Exercise data Start Marker

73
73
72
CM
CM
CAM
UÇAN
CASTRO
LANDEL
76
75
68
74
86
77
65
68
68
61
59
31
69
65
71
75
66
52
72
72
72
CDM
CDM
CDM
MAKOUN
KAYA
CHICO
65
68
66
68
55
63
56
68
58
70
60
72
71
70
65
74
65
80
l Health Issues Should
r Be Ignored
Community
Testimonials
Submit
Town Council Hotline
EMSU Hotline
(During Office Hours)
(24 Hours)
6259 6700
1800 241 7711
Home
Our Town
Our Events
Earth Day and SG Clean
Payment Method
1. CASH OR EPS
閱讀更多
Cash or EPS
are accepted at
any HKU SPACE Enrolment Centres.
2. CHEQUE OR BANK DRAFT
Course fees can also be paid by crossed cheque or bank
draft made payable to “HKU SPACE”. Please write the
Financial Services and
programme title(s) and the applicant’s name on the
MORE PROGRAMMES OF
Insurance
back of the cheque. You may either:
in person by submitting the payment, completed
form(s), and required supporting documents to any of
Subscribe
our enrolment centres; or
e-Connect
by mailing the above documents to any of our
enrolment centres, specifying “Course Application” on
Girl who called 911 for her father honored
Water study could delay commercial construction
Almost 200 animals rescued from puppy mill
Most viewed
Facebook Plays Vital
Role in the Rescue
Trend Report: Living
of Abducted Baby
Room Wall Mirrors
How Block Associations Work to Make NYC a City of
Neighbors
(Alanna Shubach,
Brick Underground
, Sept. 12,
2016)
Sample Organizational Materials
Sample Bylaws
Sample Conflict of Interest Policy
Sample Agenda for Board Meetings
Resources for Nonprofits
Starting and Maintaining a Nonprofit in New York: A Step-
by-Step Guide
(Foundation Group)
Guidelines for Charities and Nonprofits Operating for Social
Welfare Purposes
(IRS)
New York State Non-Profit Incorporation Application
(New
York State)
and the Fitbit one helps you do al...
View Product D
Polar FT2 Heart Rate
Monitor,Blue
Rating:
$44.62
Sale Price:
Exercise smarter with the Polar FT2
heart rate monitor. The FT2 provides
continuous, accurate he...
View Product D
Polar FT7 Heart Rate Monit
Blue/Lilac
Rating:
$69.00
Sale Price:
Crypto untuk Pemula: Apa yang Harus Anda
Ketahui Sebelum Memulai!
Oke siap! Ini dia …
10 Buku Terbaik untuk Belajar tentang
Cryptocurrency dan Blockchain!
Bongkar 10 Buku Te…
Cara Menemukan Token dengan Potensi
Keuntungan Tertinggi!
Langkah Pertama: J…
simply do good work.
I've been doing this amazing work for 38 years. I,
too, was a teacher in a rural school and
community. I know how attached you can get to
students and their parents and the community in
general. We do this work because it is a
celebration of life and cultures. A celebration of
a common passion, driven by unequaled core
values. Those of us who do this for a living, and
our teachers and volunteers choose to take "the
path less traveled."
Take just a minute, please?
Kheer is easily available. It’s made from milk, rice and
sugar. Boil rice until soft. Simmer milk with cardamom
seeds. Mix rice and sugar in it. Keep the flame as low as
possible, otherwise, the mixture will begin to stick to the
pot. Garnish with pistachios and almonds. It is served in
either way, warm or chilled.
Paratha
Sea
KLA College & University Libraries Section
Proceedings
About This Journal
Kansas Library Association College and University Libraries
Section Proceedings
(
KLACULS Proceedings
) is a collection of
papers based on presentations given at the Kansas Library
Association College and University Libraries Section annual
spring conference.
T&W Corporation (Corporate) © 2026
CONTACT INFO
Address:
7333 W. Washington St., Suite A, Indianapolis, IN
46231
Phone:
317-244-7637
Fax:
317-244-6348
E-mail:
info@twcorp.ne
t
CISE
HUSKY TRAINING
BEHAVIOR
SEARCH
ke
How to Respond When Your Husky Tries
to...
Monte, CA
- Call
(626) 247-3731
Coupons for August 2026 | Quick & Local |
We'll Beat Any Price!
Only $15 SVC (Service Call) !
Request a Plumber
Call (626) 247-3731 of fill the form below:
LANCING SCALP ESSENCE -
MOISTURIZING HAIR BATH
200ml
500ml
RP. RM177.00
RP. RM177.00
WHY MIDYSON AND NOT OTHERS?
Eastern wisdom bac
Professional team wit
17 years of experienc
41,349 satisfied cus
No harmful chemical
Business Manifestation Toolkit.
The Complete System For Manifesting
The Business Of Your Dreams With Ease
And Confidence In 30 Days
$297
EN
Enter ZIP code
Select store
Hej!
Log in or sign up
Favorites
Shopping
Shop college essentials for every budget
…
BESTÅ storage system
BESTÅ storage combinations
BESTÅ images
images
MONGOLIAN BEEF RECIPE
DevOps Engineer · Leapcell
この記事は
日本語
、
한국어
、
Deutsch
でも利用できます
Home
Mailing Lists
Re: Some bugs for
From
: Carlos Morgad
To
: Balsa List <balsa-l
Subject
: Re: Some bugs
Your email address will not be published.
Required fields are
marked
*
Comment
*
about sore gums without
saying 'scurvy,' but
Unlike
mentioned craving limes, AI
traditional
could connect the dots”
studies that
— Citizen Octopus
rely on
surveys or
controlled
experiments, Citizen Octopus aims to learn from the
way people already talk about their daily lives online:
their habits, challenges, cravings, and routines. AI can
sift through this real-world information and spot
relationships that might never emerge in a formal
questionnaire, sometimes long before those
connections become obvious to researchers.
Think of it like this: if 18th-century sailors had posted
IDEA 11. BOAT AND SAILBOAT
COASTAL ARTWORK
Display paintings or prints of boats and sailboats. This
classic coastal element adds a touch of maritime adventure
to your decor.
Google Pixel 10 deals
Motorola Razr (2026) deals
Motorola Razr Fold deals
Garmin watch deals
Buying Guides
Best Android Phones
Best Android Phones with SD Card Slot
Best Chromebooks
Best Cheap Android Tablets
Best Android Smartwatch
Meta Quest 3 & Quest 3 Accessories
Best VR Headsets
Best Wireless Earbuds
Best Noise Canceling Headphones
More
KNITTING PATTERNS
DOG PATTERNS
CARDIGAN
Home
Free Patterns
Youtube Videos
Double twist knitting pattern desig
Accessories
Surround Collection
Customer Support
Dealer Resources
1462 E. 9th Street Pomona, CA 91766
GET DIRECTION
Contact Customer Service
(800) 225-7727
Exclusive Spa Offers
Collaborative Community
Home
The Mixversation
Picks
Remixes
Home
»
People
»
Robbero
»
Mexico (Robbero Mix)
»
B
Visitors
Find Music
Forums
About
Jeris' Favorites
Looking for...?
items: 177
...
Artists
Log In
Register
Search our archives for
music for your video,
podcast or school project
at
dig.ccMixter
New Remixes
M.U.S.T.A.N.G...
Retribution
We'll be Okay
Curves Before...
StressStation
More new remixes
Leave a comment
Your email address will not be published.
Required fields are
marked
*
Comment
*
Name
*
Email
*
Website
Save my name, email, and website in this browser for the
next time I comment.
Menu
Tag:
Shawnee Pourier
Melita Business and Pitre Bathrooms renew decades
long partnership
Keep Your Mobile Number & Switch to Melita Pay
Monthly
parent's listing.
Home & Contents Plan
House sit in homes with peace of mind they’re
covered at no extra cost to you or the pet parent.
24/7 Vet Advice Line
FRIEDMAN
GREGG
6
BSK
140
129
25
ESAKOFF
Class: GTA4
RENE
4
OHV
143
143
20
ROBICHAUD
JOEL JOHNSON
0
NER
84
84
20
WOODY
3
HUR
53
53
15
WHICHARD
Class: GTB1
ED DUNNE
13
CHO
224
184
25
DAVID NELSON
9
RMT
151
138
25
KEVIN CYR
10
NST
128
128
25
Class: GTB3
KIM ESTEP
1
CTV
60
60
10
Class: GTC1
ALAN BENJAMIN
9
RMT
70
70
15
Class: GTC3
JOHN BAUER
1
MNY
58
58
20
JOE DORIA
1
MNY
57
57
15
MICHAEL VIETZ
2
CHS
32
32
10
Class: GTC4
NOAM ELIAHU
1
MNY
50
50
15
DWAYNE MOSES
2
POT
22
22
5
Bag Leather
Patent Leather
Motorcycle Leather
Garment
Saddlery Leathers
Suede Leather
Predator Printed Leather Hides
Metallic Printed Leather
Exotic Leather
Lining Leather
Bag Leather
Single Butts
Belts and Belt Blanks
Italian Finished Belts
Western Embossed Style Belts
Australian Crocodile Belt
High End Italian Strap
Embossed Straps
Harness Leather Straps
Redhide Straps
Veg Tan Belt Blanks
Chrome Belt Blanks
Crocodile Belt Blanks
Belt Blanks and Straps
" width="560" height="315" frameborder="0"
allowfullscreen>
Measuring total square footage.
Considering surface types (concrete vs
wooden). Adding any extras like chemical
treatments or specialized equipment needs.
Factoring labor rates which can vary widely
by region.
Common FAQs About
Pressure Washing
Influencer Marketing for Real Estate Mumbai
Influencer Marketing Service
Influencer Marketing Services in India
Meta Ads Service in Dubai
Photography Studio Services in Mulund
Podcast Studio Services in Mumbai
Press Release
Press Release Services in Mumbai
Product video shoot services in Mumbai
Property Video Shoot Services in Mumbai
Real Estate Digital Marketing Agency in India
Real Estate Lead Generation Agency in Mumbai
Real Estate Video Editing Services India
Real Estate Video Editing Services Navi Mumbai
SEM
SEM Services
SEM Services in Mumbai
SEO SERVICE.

Exercise data End Marker

[Description of the task]: From the listing above, return the lines starting at the one with "WHY MIDYSON AND NOT OTHERS?" and ending at the one with "Garmin watch deals", both kept, exactly as they appear and nothing more.

[Finished task]:
WHY MIDYSON AND NOT OTHERS?
Eastern wisdom bac
Professional team wit
17 years of experienc
41,349 satisfied cus
No harmful chemical
Business Manifestation Toolkit.
The Complete System For Manifesting
The Business Of Your Dreams With Ease
And Confidence In 30 Days
$297
EN
Enter ZIP code
Select store
Hej!
Log in or sign up
Favorites
Shopping
Shop college essentials for every budget
…
BESTÅ storage system
BESTÅ storage combinations
BESTÅ images
images
MONGOLIAN BEEF RECIPE
DevOps Engineer · Leapcell
この記事は
日本語
、
한국어
、
Deutsch
でも利用できます
Home
Mailing Lists
Re: Some bugs for
From
: Carlos Morgad
To
: Balsa List <balsa-l
Subject
: Re: Some bugs
Your email address will not be published.
Required fields are
marked
*
Comment
*
about sore gums without
saying 'scurvy,' but
Unlike
mentioned craving limes, AI
traditional
could connect the dots”
studies that
— Citizen Octopus
rely on
surveys or
controlled
experiments, Citizen Octopus aims to learn from the
way people already talk about their daily lives online:
their habits, challenges, cravings, and routines. AI can
sift through this real-world information and spot
relationships that might never emerge in a formal
questionnaire, sometimes long before those
connections become obvious to researchers.
Think of it like this: if 18th-century sailors had posted
IDEA 11. BOAT AND SAILBOAT
COASTAL ARTWORK
Display paintings or prints of boats and sailboats. This
classic coastal element adds a touch of maritime adventure
to your decor.
Google Pixel 10 deals
Motorola Razr (2026) deals
Motorola Razr Fold deals
Garmin watch deals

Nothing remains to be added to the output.